So I finally went to the new Museum of Modern Art
And yes, it's much bigger and airier, but maybe that's what's wrong with it. The building was designed to be a bigger building, with bigger spaces, and that's it. Lots of outside views, but the views on the art not so good.
Since MOMA has this great art collection, why wasn't the building designed around the collection, instead of around itself?
The only room that really works is the one full of Matisses. And that's not only because the Matisse paintings are glorious. It's because the room fits the scale of the paintings and vice versa.
Everywhere else the scale dominates the paintings and disperses them in a white box desert. Big paintings don't look big anymore when the walls and space around them are way bigger.
The atrium, for example, fits the giant Broken Obelisk perfectly, but it has Monet's giant Waterlilies against one monstrously humongous wall, so gargantuan that this grand painting is lost, reduced and mimimized: like a postage stamp fixed to the side of a bus. Poor Monet. In the old MOMA his painting was fabulous to look at, but not here.

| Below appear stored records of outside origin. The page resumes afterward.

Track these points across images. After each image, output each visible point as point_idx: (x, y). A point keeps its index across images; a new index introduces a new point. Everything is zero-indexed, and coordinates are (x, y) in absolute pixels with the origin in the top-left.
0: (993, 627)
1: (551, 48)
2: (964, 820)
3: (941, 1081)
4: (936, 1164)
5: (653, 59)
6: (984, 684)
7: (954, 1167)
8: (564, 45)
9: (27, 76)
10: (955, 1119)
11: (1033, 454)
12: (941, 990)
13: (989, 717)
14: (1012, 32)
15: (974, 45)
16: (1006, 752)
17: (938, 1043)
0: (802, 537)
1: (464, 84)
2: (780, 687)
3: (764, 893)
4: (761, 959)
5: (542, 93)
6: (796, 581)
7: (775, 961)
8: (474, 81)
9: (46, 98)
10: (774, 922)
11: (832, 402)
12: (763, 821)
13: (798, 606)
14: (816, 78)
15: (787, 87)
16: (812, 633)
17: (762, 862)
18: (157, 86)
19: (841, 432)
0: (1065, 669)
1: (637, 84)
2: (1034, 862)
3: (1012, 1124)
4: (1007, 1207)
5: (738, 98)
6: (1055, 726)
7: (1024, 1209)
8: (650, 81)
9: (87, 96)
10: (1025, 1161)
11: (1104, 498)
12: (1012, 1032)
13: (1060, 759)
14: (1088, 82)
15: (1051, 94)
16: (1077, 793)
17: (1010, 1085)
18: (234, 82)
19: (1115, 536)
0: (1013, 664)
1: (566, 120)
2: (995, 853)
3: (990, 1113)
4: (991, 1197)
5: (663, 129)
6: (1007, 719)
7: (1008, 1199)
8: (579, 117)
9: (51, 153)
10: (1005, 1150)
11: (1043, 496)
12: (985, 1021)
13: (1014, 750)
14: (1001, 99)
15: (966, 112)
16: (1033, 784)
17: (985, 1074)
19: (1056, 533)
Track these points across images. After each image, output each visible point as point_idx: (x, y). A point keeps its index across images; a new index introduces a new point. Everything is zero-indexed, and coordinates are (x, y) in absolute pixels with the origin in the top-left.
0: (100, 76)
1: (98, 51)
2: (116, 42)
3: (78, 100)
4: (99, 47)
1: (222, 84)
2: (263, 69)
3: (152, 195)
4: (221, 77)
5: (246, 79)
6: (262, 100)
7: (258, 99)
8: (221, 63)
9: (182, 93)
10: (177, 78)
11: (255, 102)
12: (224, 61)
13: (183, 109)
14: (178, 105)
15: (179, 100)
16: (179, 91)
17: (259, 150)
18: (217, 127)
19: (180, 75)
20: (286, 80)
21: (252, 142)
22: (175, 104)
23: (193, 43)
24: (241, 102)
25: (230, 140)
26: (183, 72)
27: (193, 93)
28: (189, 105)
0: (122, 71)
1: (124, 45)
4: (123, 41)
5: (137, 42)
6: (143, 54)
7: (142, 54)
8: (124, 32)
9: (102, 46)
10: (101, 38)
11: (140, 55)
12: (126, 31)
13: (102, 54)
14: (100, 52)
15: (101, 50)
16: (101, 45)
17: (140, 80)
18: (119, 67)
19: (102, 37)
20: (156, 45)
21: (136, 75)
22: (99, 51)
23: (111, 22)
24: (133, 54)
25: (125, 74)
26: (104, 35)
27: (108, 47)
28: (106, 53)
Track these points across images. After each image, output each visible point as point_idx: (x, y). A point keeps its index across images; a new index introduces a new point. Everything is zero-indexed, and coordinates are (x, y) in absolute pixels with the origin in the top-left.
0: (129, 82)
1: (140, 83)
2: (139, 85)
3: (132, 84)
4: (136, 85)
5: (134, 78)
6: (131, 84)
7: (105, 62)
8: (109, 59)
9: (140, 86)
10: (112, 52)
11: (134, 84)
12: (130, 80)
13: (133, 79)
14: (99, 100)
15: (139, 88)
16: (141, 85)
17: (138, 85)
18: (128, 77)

One good thing about the big scale is that MOMA's old fascist master narrative of Cubism being the prime moment of Modern Art has at last been diluted and in fact destroyed.
There may be no narrative anymore, but there are gaping holes. Where is Russian Constructivism, or Kandinsky's foray into abstraction, both greater breakthroughs than Cubism ever was? Where is Surrealism? Where is post-World War II European art, especially German art? No Anselm Kiefer, for example, which would have complemented the Obelisk in the atrium nicely.
What there is a great deal of, is American triumphalism in the shape of, yep, Abstract Expressionism. You'd swear nobody else painted between 1945 and 1970 but Americans. Where is Lucian Freud? Only one Joseph Beuys (a terrific one, though).
Hey, I'm still going back there. After all, there's nowhere else so packed with treasures. I could look at those Matisse paintings for hours.
At $20 a pop though, it might be a good thing to become a member for $80. If you go more than 4 times a year, you start saving. There will be enough new exhibitions to make that worthwhile.
And the contemporary art is interesting. But again: where is installation art? Very little. And where is video? I saw only one. MOMA is beginning to look old-fashioned in its essentialness, kind of like the NY Times. It's time for another Guggenheim to get built, if only to show installation and video art, of which we get to see precious little in museums outside the Chelsea galleries (and American pieces at the Whitney).
Question: what indeed would a museum look like that showed only video art? Whatever it would look like -- a challenge for Frank Gehry -- it would be a damn interesting place to get lost in. Someone, please build it. We'll come.